To represent vectors, I have a large table of float arrays, e.g. CREATE TABLE foo(vec float[])'. Given a certain float array, I need to quickly (with an index, not a seqscan) find the closest arrays in that table by cosine similarity, e.g. SELECT * FROM foo ORDER BY cos_sim(vec, ARRAY[1.0, 4.5, 2.2]) DESC LIMIT 10; But what do I use?

pg_trgm's cosine similarity support is different. It compares text, and I'm not sure what it does exactly. An extension called smlar (here) also has cosine similarity support for float arrays but again is doing something different. What I described is commonly used in data analysis to compare features of documents, so I was thinking there'd be support in Postgres for it.

sudo
  • 5,604
  • 5
  • 40
  • 78
  • Can you clarify what you mean by "with an index"? Cosine similarity is a binary operation which, in the structure you describe, will operate on pairs of rows. Indexes don't take pairs of rows. – rd_nielsen Jun 28 '17 at 04:25
  • 1
    @rd_nielsen `<` is also a binary operator, but there is btree index support in Postgres to speed up queries with filtering and ordering. <@ is a binary operator for arrays -- and again, there is GiST and GIN support to speed up queries. – Nick Jun 28 '17 at 04:43
  • @sudo can you explain "pg_trgm's cosine similarity support is different" ? there are examples in the PDF from Bartunov/Sigaev with ORDER BY. The task of finding "most similar / closest objects" is called kNN search -- they implemented it for euclidian disnance in GiST few years before that PDF published -- see https://www.pgcon.org/2010/schedule/attachments/168_pgcon-2010-1.pdf, so I assume they considered the same goals (not only "find all objects withing some range", but kNN also) for cosine similarity later. – Nick Jun 28 '17 at 04:47
  • @Nick -- Is it possible, do you think, to create a GiST or GIN index of the cosine similarity of all pairs of rows in a table? – rd_nielsen Jun 28 '17 at 04:56
  • It is definitely possible, this is what "smlar" extension was created for.
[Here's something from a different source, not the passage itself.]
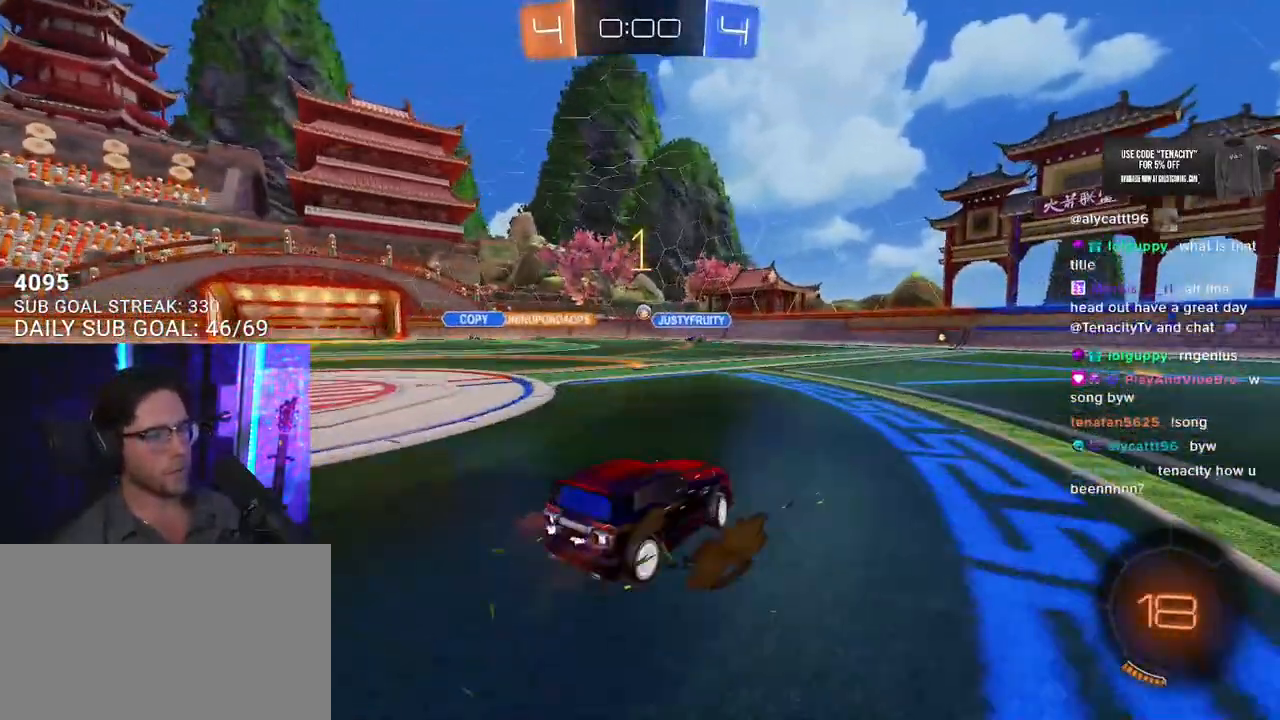
{"dt_ms": 500, "buttons": ["R2"], "left_stick": "center", "right_stick": "center", "button_events": []}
The only open question to me, will it be possible to have index scans for kNN search (i.e. does it support ORDER BY .. LIMIT ..) or such index only supports only range lookups (like "get all records where similarity < some value"). – Nick Jun 28 '17 at 05:26
  • 1
    Those Russian guys don't create extensions w/o indexing support :) They are authors of full text search (with GiST, GIN insexes), arrays indexing capabilities (GIN and RD-tree via GiST), GiST version of R-tree (replaced original R-tree implementation), hstore, indexing support for jsonb and many more. I would be very surprised if "smlar" was implemented w/o indexing support. – Nick Jun 28 '17 at 05:30
  • @Nick `smlar`'s cosine similarity metric is defined as N_i / sqrt(N_a * N_b), where N_i is the number of unique elements in the intersection and N_a and N_b are number of unique elements in each vector. (1.1, 2.0) and (1.0, 2.1) have 0 similarity by their metric. They explain how the index works in their paper, and it seems this an approximation aimed for certain use cases that makes the indexing possible (unless there's some more complicated way). `pg_trgm` doesn't say what it uses, but it seems to be similar. It also only takes text arguments, so it can't be what I'm looking for. – sudo Jun 28 '17 at 15:42
  • By the way, searching online, there seem to be two different meanings of "cosine similarity." Sometimes I get the set distance metric that `smlar` and (I think) `pg_trgm` use, and sometimes I get the angle distance that Wikipedia describes. – sudo Jun 28 '17 at 16:02
  • http://sigaev.ru/git/gitweb.cgi?p=smlar.git;a=tree;hb=HEAD tells us that there should be both GIN and GiST support in `smlar` extension (see files smlar_gin.c and smlar_gist.c) – Nick Jun 29 '17 at 20:43
  • 1
    Usually, distance is defined as 1/similarity. So greater similarity, 'more similar' objects are -- less distance is between them. – Nick Jun 29 '17 at 20:44
  • 1
    Oh. "N_i is the number of unique elements in the intersection and N_a and N_b are number of unique elements in each vector" looks more like Jaccard similarity (and not exactly, some weird variant), definitely not like cosine similarity... Where did you take that definition? Source code or docs? Can you provide a link? – Nick Jun 29 '17 at 20:50
  • @Nick It's in the paper they wrote (http://www.sai.msu.su/~megera/postgres/talks/pgcon-2012.pdf) and the source code (lines 670 and 806 https://github.com/jirutka/smlar/blob/master/smlar.c). Just in case, I also tried a few examples in SQL. Re GIN/GiST: Yeah, it supports both. – sudo Jun 30 '17 at 17:43
  • 1
    FWIW, [this post](https://stackoverflow.com/a/58095682/4126114) has a postgresql implementation of cosine similarity. – Shadi Jan 24 '23 at 18:29

2 Answers2

11

I gather that no extension that does this, so I've found a limited workaround:

If A and B are both normalized (length 1), cos(A, B) = 1 - 0.5 * ||A - B||^2. ||A - B|| is the Euclidean distance, and cos(A, B) is the cosine similarity. So greater Euclidean distance <=> lesser cosine similarity (makes sense intuitively if you imagine a unit circle), and if you have non-normal vectors, changing their magnitudes without changing their directions doesn't affect their cosine similarities. Great, so I can normalize my vectors and compare their Euclidean distances...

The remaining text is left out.